De tout temps, il a fallu fournir Paris en légumes, “herbages” et fruits frais. Dès le Moyen Âge, Paris est une ville dense et très peuplée : 250 000 habitants, en 1300, qui en font la capitale la plus peuplée d’Europe occidentale. Pour approvisionner les marchés, en ces temps où l’on ignore les transports à longue distance et le froid artificiel, des jardiniers professionnels cultivent à l’intérieur même de la ville des surfaces assez étendues de légumes (choux, salades, concombres, etc.), dont l’actuelle rue du Pont-aux-Choux (3e arr.) est un lointain souvenir.

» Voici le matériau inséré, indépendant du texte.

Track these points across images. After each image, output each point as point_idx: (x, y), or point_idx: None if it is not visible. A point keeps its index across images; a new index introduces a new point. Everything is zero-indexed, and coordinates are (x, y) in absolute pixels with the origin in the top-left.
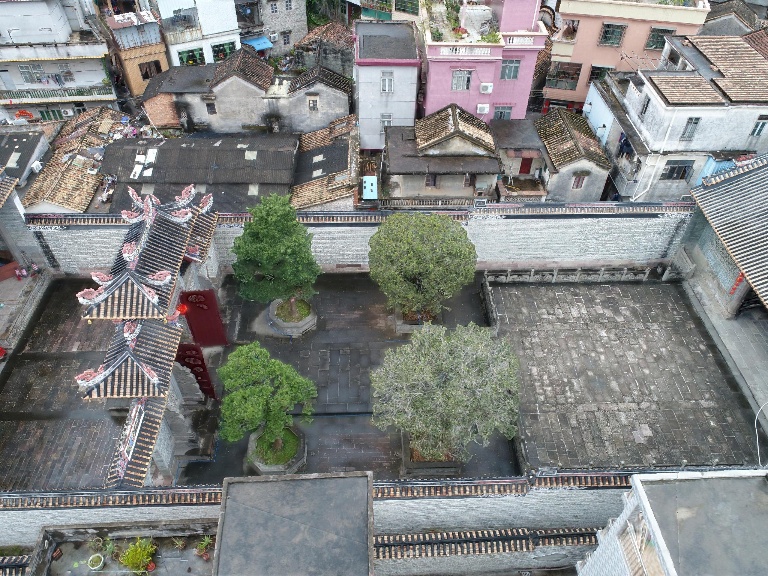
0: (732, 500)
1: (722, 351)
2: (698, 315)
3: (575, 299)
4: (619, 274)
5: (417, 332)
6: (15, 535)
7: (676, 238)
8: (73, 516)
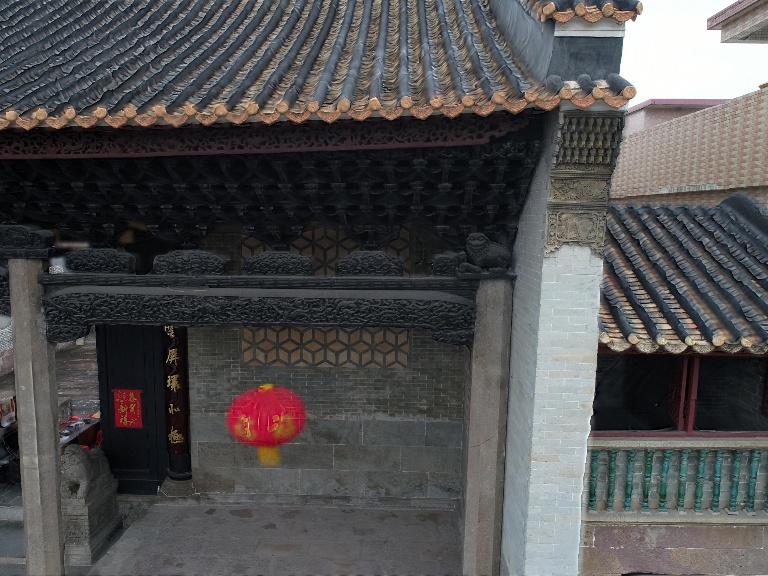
0: None
1: None
2: None
3: None
4: None
5: None
6: None
7: None
8: None
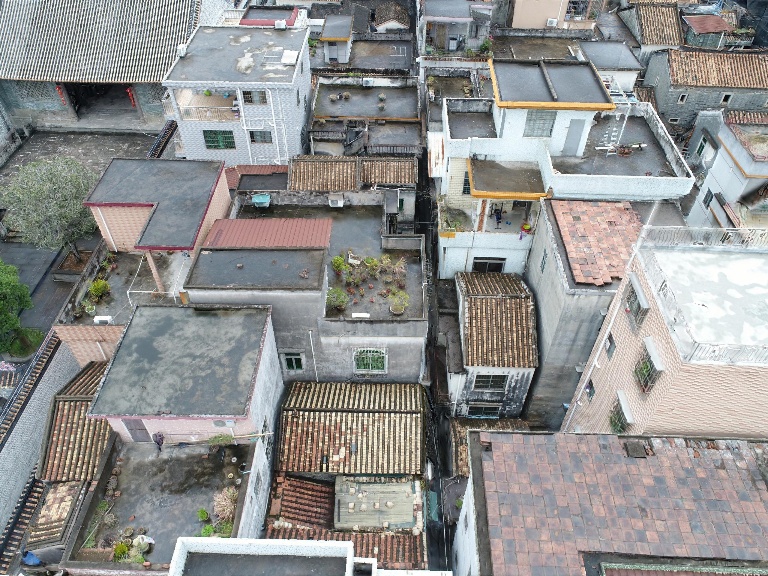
0: (184, 66)
1: (97, 131)
2: (66, 132)
3: (11, 175)
4: (8, 148)
5: (5, 196)
6: (6, 505)
7: (2, 112)
8: (21, 432)
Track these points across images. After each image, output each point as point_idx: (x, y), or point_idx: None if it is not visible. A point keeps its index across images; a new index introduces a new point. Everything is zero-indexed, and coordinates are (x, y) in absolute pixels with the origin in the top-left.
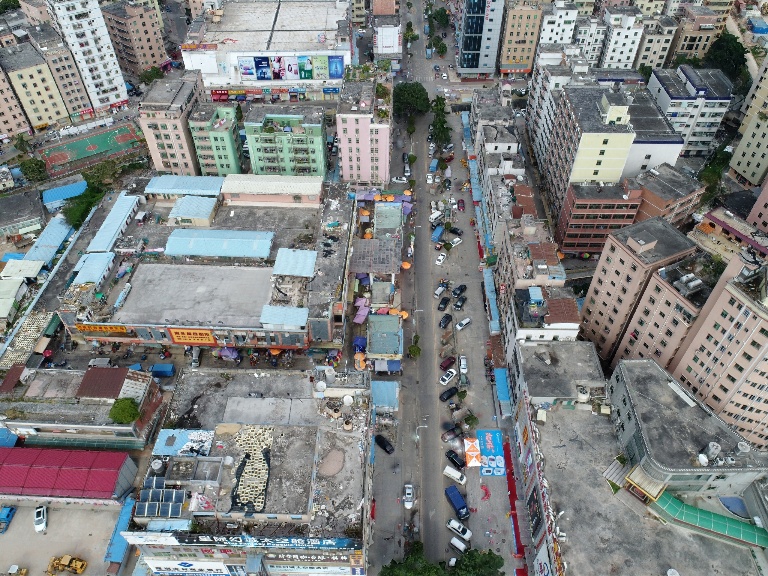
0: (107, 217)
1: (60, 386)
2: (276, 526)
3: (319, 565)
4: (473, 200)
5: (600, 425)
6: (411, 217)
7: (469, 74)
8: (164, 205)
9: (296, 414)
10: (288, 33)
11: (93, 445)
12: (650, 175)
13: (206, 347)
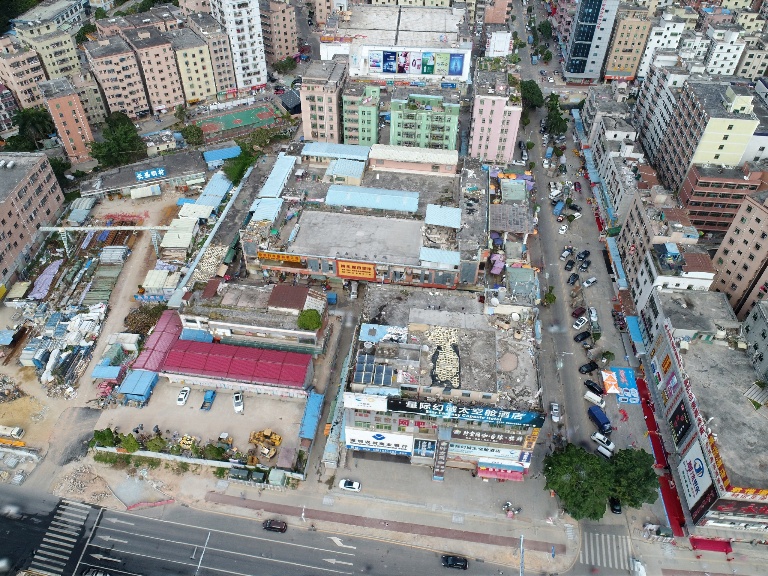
0: (272, 171)
1: (249, 299)
2: (467, 403)
3: (494, 446)
4: (591, 182)
5: (737, 358)
6: (532, 194)
7: (574, 79)
8: (317, 166)
9: (471, 324)
10: (412, 33)
11: (278, 348)
12: (767, 162)
13: (365, 282)
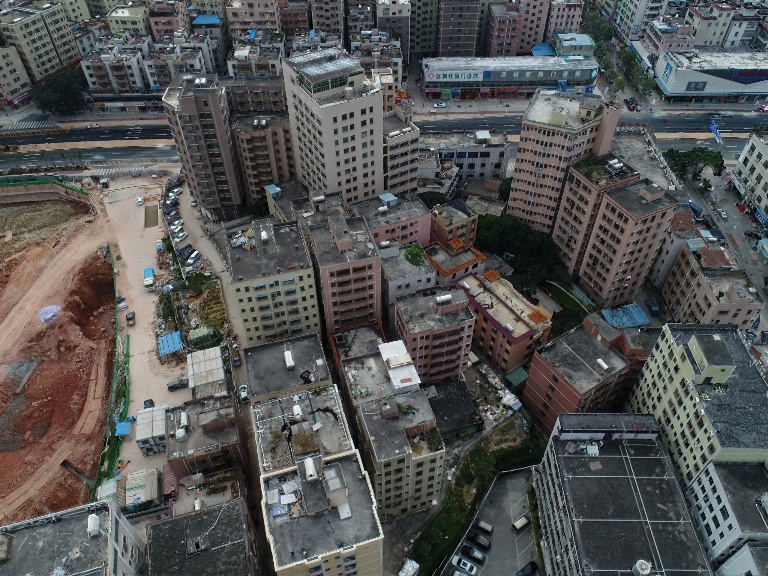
0: None
1: None
2: None
3: None
4: None
5: None
6: None
7: None
8: None
9: None
10: None
11: None
12: None
13: None
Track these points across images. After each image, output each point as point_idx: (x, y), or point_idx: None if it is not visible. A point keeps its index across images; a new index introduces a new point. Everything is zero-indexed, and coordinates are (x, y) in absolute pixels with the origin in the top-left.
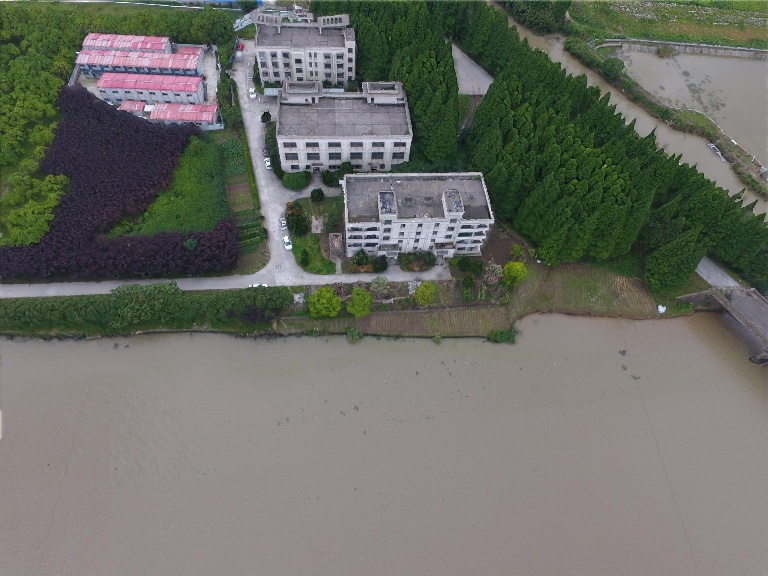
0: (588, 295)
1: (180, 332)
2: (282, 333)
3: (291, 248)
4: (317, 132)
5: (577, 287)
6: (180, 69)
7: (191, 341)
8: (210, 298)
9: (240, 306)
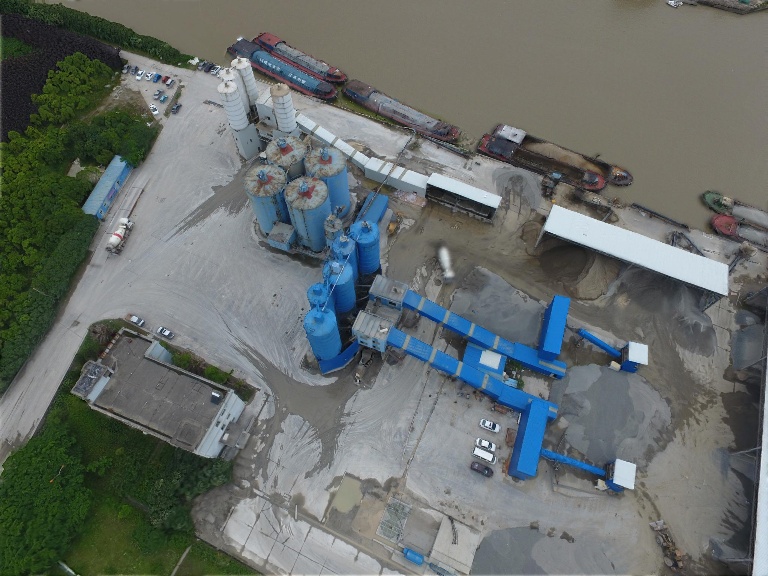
0: None
1: None
2: None
3: None
4: None
5: None
6: None
7: None
8: None
9: None
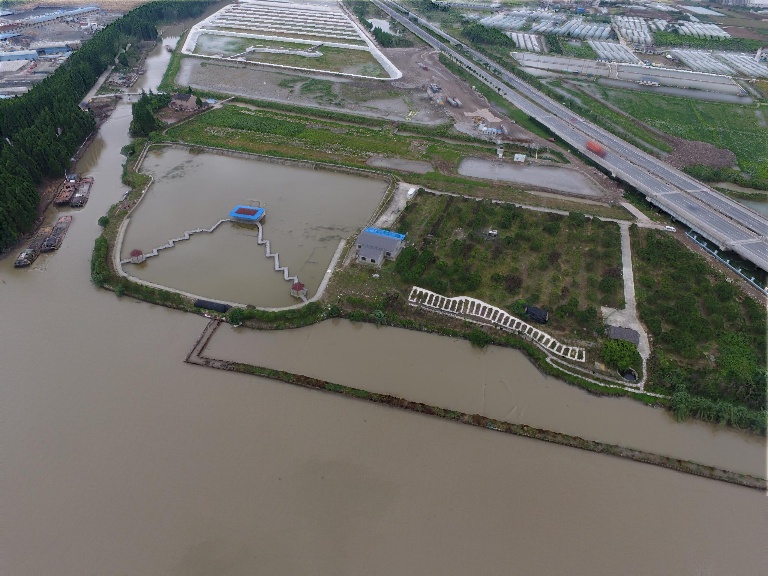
0: None
1: None
2: None
3: None
4: None
5: None
6: None
7: None
8: None
9: None
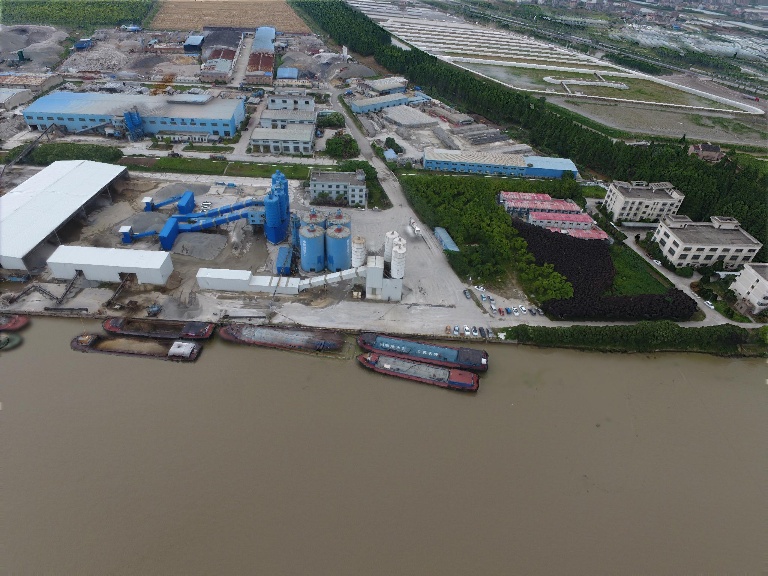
0: None
1: (680, 352)
2: (745, 354)
3: (714, 308)
4: (702, 242)
5: None
6: (568, 211)
7: (690, 357)
8: (703, 329)
9: (725, 333)
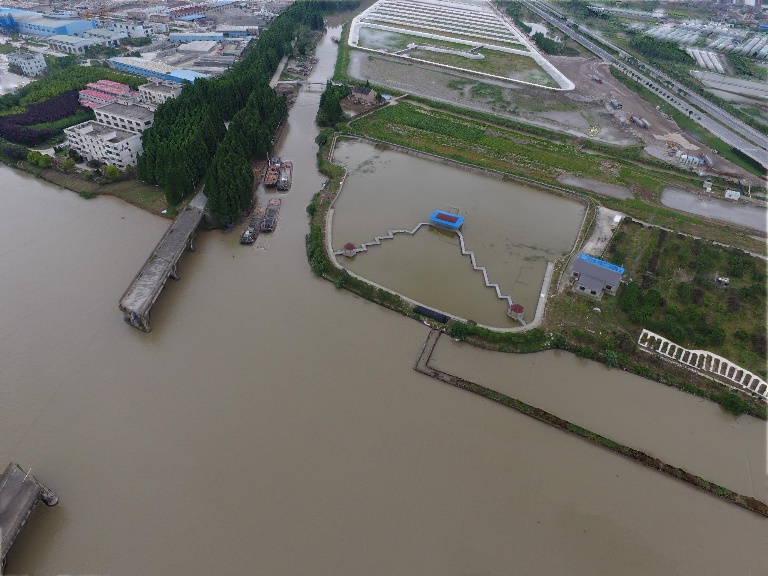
0: (143, 197)
1: None
2: (18, 167)
3: None
4: None
5: (143, 193)
6: None
7: None
8: None
9: None
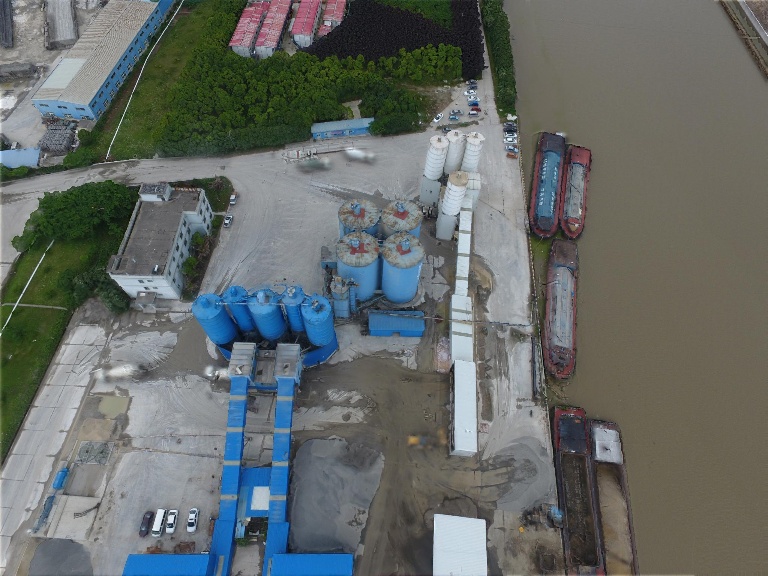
0: None
1: None
2: None
3: None
4: None
5: None
6: None
7: None
8: None
9: None
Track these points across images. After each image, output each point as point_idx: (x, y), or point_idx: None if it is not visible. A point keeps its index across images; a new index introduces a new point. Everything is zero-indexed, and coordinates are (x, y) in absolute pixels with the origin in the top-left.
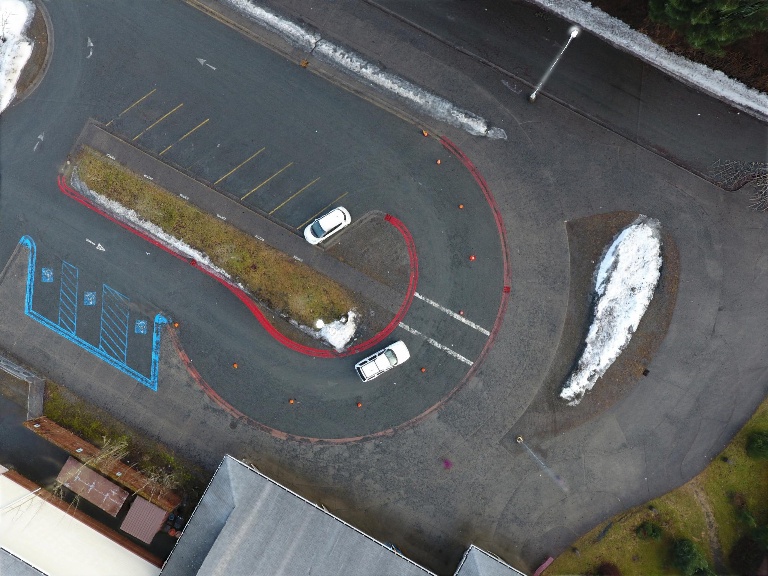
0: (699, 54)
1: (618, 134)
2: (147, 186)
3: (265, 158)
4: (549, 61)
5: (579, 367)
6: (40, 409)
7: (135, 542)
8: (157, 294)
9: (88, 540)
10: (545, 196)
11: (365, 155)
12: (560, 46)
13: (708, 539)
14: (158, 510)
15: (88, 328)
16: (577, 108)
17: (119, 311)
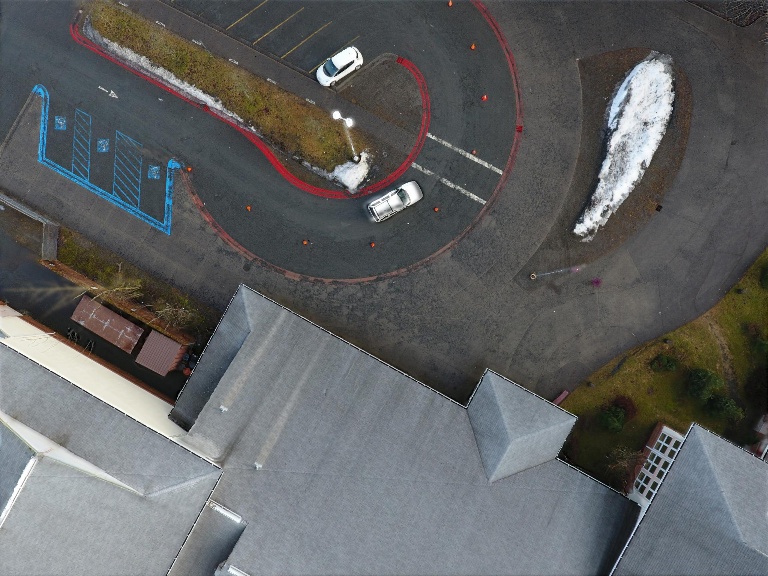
0: None
1: None
2: (159, 32)
3: (277, 3)
4: None
5: (592, 202)
6: (54, 255)
7: (150, 384)
8: (170, 140)
9: (103, 374)
10: (557, 35)
11: None
12: None
13: (723, 371)
14: (173, 343)
15: (101, 174)
16: None
17: (132, 157)
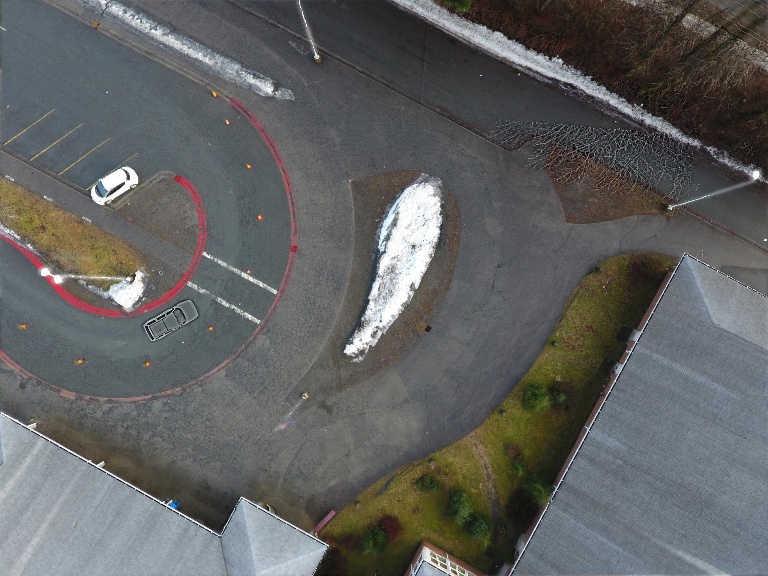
0: (478, 15)
1: (402, 95)
2: None
3: (55, 119)
4: (336, 23)
5: (361, 324)
6: None
7: None
8: None
9: None
10: (331, 156)
11: (155, 116)
12: (347, 8)
13: (486, 490)
14: None
15: None
16: (363, 69)
17: None
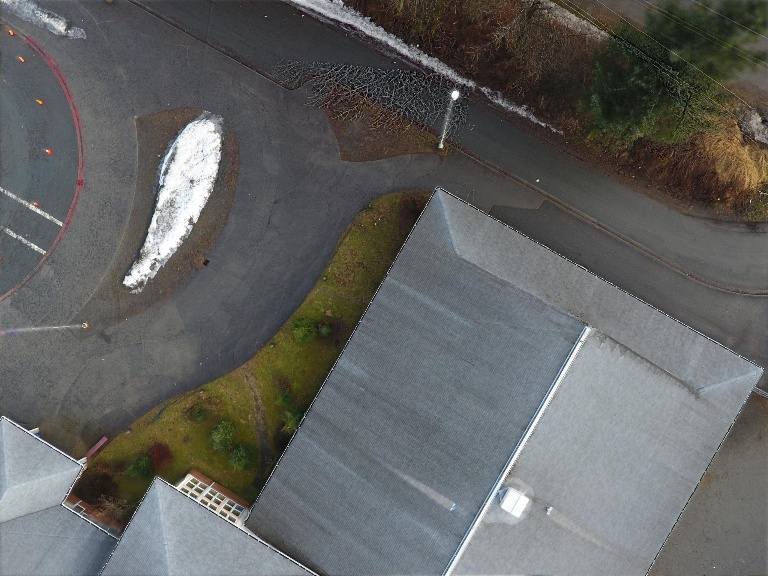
0: None
1: (189, 34)
2: None
3: None
4: None
5: (139, 255)
6: None
7: None
8: None
9: None
10: (118, 93)
11: None
12: None
13: (254, 421)
14: None
15: None
16: (153, 9)
17: None
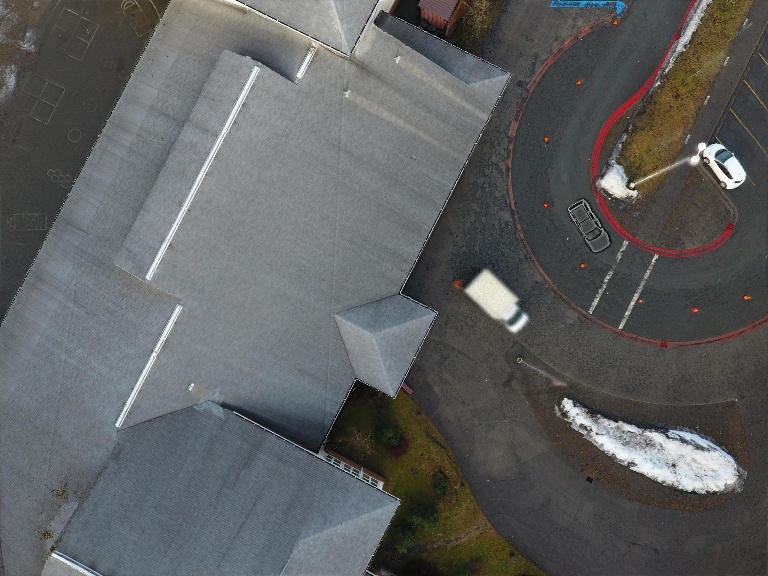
0: None
1: None
2: None
3: None
4: None
5: (595, 415)
6: None
7: None
8: (645, 2)
9: None
10: (761, 380)
11: None
12: None
13: (436, 539)
14: (449, 13)
15: None
16: None
17: None
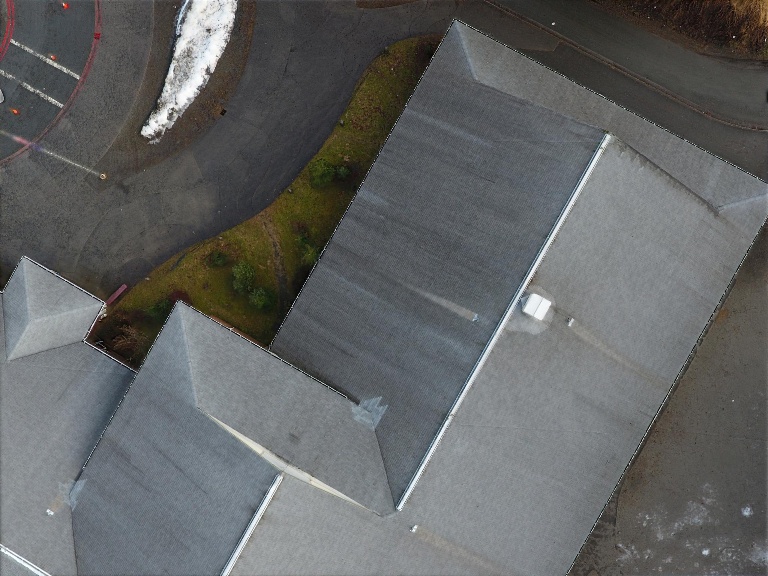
0: None
1: None
2: None
3: None
4: None
5: (157, 105)
6: None
7: None
8: None
9: None
10: None
11: None
12: None
13: (273, 267)
14: None
15: None
16: None
17: None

Tout comme les biens connus “clos à pêches” du Haut Montreuil sont un vestige de la capitale internationale de la pêche de qualité et d’autres fruits, fraises et cerises, qu’a longtemps été ce village voisin de Paris. Au fur et à mesure de l’extension urbaine, ces jardins ont dû reculer, franchir les enceintes successives de Paris et gagner la banlieue proche pour finalement s’éloigner plus loin encore en région parisienne.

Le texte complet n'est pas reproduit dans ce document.